As novas ameaças de Donald Trump contra a Venezuela reavivam a memória da invasão norte-americana do Panamá em 1989. A crescente pressão sobre Nicolás Maduro, o debate interno nos EUA e as comparações históricas alimentam o receio de uma possível intervenção militar.
As ameaças do presidente dos EUA, Donald Trump, no sentido de lançar incursões terrestres contra os cartéis de droga na Venezuela reavivaram uma das memórias mais incómodas da política americana: a invasão do Panamá pelos EUA em 1989. A retórica cada vez mais agressiva de Washington e o crescente isolamento de Nicolás Maduro criaram um clima que alguns na região consideram inquietantemente familiar.
Trump declarou, esta semana, que os ataques iriam começar "muito em breve", prometendo "acabar com esses filhos da p***". Há meses que os EUA têm vindo a expandir uma operação naval destinada a intercetar barcos suspeitos de tráfico de droga nas Caraíbas e no Pacífico. Embora oficialmente dirigida ao narcotráfico, a ofensiva serviu para colocar a Venezuela no centro do radar militar norte-americano.
O mesmo tipo de justificação, ou seja, a necessidade de proteger os cidadãos norte-americanos e de controlar um regime alegadamente ligado ao tráfico de droga, precedeu a entrada de tropas no Panamá há mais de três décadas.
A semelhança não é por acaso. Em ambos os casos, Washington construiu a figura do líder inimigo como um criminoso e não como um ator político. Manuel Noriega foi retratado como um ditador narcotraficante que colocava em risco a segurança dos Estados Unidos.
Atualmente, o discurso sobre Maduro segue um padrão semelhante: um governante acusado de cumplicidade com redes criminosas, incapaz de controlar o seu território e transformado numa ameaça regional. A narrativa fornece um quadro jurídico e moral para uma eventual intervenção, ao mesmo tempo que reduz a margem de manobra do dirigente em causa.
Maduro encostado às cordas
A fuga de informação sobre uma recente chamada telefónica entre Trump e Maduro veio acrescentar uma nova camada à comparação. Segundo os meios de comunicação social norte-americanos, o líder venezuelano terá pedido amnistia para si e para a sua mulher, Cilia Flores, em troca de deixar o poder. A suposta recusa dos Estados Unidos faz lembrar 1989, quando Washington pressionou, sem sucesso, Manuel Noriega a demitir-se e a abandonar o país antes da escalada da crise.

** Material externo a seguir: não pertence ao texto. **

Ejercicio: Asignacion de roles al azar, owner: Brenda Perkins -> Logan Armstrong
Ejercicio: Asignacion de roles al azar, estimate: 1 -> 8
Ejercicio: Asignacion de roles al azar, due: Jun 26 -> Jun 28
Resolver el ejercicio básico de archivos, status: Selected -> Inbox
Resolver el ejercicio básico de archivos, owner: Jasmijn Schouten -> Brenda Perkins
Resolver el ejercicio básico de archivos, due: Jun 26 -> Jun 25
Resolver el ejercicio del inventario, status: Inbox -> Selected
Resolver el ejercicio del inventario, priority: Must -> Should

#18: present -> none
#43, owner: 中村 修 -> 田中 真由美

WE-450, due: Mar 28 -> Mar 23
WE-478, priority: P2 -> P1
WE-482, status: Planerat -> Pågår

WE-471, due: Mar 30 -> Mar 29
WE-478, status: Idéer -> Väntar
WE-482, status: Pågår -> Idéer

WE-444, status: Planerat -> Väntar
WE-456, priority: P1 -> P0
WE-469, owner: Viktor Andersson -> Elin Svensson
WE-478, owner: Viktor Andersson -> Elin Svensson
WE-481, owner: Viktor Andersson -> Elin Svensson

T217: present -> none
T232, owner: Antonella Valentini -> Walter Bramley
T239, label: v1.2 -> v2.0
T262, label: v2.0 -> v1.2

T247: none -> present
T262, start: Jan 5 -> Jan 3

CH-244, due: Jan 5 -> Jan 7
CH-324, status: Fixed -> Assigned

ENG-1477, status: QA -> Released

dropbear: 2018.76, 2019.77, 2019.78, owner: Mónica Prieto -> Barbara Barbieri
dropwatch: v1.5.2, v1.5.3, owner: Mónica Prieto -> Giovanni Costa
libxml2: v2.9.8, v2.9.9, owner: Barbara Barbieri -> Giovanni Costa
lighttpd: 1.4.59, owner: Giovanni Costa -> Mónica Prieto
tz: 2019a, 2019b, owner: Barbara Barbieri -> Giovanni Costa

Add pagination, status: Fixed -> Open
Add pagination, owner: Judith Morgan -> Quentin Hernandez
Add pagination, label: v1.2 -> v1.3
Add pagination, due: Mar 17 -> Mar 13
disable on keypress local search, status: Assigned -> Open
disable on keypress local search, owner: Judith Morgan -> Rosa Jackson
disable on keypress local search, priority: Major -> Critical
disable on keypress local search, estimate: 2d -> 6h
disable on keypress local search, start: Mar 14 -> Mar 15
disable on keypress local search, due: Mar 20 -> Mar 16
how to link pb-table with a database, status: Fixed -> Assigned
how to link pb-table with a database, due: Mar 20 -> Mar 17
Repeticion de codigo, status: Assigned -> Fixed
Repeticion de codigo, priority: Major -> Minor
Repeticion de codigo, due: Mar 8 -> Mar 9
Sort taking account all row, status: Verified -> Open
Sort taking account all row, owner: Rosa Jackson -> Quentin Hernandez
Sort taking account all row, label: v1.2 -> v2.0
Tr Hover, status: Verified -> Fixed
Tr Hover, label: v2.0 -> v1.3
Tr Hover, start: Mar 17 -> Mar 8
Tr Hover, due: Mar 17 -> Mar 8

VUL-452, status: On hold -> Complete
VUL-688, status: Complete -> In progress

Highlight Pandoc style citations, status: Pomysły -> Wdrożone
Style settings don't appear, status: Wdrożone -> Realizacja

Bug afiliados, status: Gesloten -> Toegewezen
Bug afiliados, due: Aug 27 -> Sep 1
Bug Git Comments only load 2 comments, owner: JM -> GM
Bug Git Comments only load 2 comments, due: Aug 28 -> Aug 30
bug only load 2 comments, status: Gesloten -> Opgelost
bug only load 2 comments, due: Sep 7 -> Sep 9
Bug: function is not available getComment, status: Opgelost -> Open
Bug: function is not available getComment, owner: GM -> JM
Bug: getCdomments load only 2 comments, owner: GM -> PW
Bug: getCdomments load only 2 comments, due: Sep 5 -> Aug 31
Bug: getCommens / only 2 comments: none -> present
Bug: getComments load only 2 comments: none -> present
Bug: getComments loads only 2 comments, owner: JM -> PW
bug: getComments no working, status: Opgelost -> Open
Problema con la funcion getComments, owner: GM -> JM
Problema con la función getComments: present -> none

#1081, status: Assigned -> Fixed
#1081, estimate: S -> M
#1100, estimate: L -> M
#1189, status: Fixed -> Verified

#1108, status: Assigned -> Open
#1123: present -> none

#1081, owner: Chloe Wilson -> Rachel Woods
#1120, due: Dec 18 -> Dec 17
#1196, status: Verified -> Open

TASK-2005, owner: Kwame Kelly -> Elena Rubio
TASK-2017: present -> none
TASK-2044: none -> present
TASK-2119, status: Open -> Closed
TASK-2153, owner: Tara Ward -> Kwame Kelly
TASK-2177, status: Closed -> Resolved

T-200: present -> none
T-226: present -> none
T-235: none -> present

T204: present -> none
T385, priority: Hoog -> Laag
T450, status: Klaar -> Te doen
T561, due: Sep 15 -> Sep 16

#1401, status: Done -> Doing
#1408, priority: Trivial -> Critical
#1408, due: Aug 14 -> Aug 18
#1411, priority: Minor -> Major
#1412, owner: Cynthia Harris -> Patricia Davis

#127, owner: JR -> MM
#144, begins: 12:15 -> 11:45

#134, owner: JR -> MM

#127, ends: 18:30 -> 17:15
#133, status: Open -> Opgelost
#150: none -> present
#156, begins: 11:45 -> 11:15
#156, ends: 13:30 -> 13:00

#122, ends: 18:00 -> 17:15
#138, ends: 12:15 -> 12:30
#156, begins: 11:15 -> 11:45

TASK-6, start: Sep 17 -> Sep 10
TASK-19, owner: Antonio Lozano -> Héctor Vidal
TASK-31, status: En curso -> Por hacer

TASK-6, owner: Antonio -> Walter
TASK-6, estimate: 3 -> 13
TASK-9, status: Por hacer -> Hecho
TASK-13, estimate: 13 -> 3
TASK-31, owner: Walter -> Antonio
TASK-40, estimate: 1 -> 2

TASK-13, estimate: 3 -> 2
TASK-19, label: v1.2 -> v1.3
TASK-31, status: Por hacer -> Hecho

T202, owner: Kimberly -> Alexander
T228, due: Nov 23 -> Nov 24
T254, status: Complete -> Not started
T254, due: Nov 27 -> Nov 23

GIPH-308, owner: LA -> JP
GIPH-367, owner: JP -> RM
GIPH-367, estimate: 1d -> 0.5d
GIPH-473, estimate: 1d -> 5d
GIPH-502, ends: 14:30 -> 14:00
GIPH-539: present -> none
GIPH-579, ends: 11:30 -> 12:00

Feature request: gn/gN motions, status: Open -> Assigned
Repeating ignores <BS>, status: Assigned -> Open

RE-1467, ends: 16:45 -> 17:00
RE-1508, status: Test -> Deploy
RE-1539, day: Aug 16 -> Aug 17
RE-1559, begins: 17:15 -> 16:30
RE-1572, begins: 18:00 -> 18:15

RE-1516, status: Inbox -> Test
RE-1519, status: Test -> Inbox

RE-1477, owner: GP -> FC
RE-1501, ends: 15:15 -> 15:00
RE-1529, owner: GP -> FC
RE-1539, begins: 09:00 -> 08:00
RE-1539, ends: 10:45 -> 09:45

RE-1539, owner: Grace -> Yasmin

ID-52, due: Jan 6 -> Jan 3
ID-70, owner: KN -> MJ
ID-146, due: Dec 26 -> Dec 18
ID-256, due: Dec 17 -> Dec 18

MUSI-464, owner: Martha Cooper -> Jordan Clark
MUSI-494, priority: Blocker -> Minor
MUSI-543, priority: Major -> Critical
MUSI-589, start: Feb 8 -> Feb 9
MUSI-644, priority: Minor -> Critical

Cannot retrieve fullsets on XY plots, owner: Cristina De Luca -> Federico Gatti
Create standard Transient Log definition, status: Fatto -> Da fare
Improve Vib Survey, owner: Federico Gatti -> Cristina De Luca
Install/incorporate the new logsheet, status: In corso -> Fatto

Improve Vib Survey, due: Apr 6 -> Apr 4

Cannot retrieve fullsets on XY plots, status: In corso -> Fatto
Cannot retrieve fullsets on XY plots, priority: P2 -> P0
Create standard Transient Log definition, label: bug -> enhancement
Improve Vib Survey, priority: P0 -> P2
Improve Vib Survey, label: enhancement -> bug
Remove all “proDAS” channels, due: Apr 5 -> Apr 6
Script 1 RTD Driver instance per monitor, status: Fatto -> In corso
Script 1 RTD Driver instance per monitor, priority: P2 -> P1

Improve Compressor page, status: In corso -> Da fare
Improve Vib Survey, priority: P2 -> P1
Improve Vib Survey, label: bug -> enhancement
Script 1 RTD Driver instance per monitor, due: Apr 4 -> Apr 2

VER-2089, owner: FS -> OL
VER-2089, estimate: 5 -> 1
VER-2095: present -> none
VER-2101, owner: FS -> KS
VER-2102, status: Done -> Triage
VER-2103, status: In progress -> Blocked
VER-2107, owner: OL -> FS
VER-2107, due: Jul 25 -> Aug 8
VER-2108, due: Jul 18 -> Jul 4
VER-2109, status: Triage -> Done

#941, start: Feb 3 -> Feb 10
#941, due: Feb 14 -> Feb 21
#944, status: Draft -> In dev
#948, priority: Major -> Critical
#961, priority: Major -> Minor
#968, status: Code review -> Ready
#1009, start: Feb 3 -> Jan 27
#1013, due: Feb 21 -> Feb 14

Embora não existam provas de que o general panamenho tenha solicitado garantias pessoais formais, ficou claro que as tentativas de uma saída negociada fracassaram diante da sua resistência. Em ambos os episódios, a Casa Branca interpretou a falta de acordo como um sinal de que o governante estava politicamente encurralado e reafirmou a sua decisão de não lhe oferecer um caminho que preservasse a sua permanência no poder.
A dimensão militar também oferece paralelos que muitos analistas registam com preocupação. Antes da invasão do Panamá, os EUA tinham aumentado a sua presença na região. A operação "Causa Justa" foi apresentada como uma ação rápida, necessária e limitada. Embora a Venezuela não seja o Panamá em termos de dimensão, capacidade militar ou importância estratégica, o padrão de escalada retórica e de preparação operacional sugere que Washington está a agir dentro de uma lógica conhecida: primeiro a pressão diplomática, depois a acusação criminal e, finalmente, a sugestão do recurso à força.
O que pensam os norte-americanos e a oposição venezuelana?
Alguns setores da oposição venezuelana parecem ver com bons olhos uma reedição, mesmo em maior escala, do que aconteceu no Panamá em 1989. O líder exilado Leopoldo López expressou abertamente o seu apoio a uma intervenção norte-americana que destituísse Nicolás Maduro do poder, acusado por amplos setores internacionais de ter manipulado as últimas eleições presidenciais.
No entanto, tanto analistas independentes como figuras pró-Trump alertam para o facto de a Venezuela não ser o Panamá: é um país 12 vezes maior, com uma geografia mais difícil e uma crise política muito mais complicada, fatores que complicariam muito qualquer operação militar.
As dúvidas sobre uma possível ação armada também se fizeram sentir nos Estados Unidos. O apresentador Tucker Carlson alertou recentemente que o país poderia estar "à beira de embarcar noutra guerra de mudança de regime", evocando a memória do Iraque como exemplo de intervenções que acabam mal. "Nunca resulta, mas pelos vistos vamos voltar a fazê-lo", destacou. O seu ceticismo coincide com a opinião pública: uma sondagem do YouGov mostra que quase metade dos norte-americanos se opõe ao derrube de Maduro pela força, enquanto apenas 18% apoiam essa opção.